■ PROVIDED DATA:

┄┄┄┄┄┄

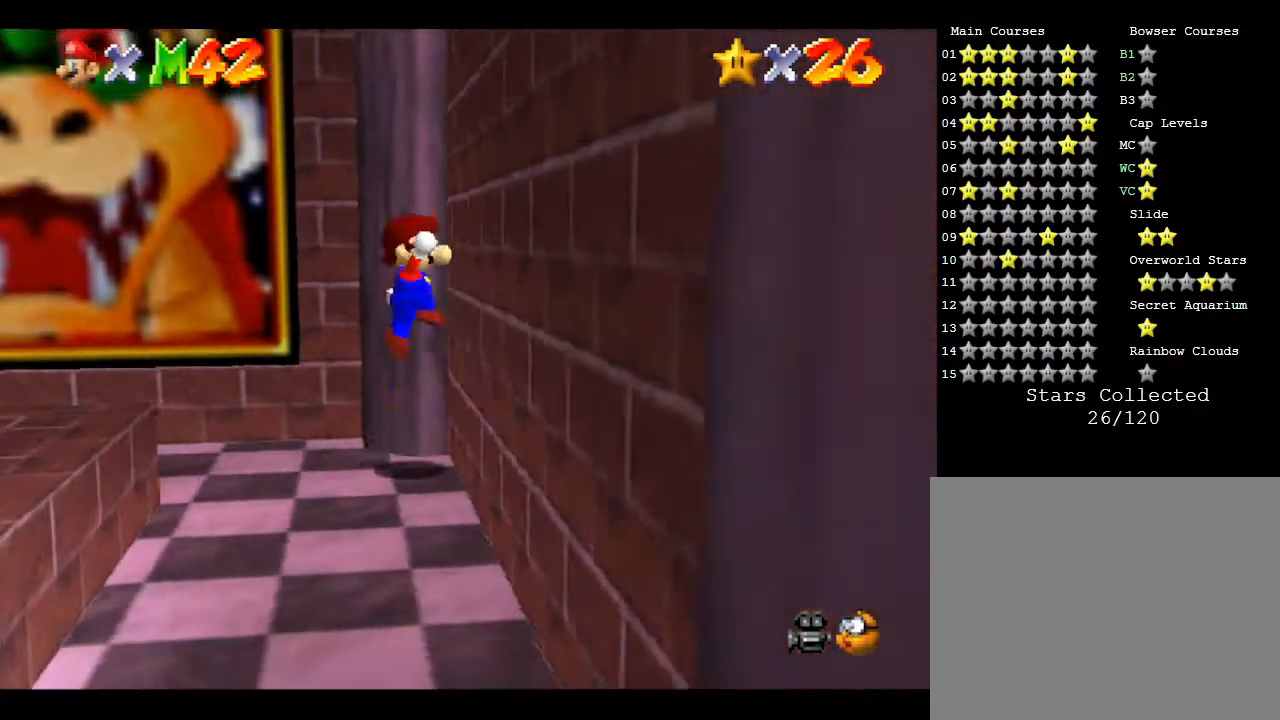
{"buttons": [], "left_stick": "left", "events": [[33, "left_stick", "left"], [283, "A", "up"]]}
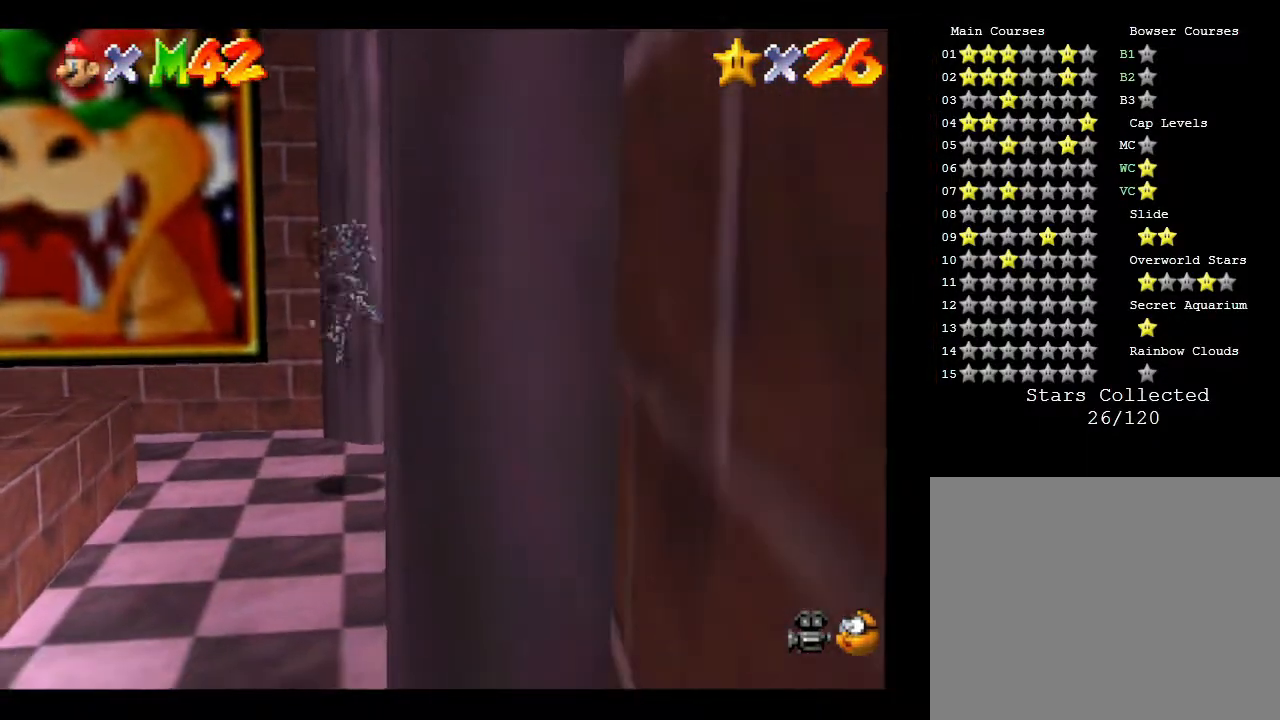
{"buttons": ["A"], "left_stick": "left", "events": [[317, "A", "down"]]}
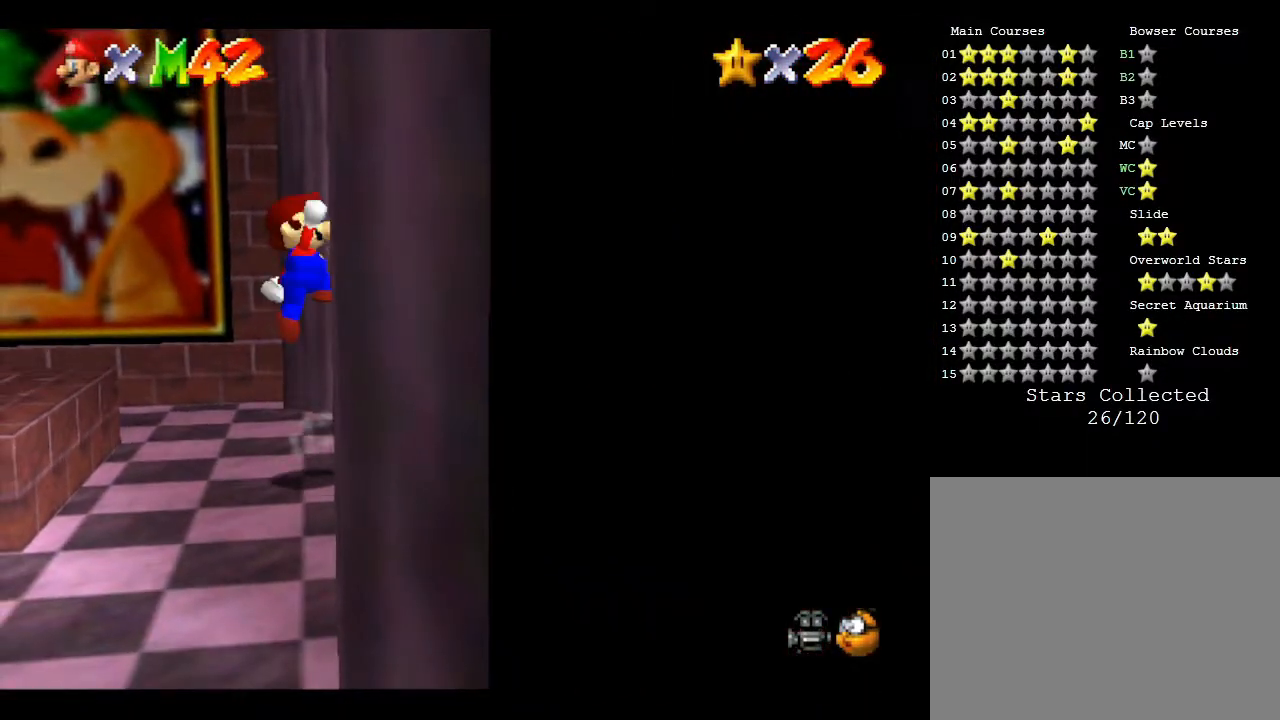
{"buttons": ["B"], "left_stick": "up-right", "events": [[200, "B", "down"], [233, "left_stick", "up"], [300, "A", "up"], [300, "left_stick", "up-right"]]}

┄┄┄┄┄┄

■ EXERCISE BRIEF: Give every line of the data above again as it stands; the pictures stay out.

■ RESPONSE:
{"buttons": [], "left_stick": "left", "events": [[33, "left_stick", "left"], [283, "A", "up"]]}
{"buttons": ["A"], "left_stick": "left", "events": [[317, "A", "down"]]}
{"buttons": ["B"], "left_stick": "up-right", "events": [[200, "B", "down"], [233, "left_stick", "up"], [300, "A", "up"], [300, "left_stick", "up-right"]]}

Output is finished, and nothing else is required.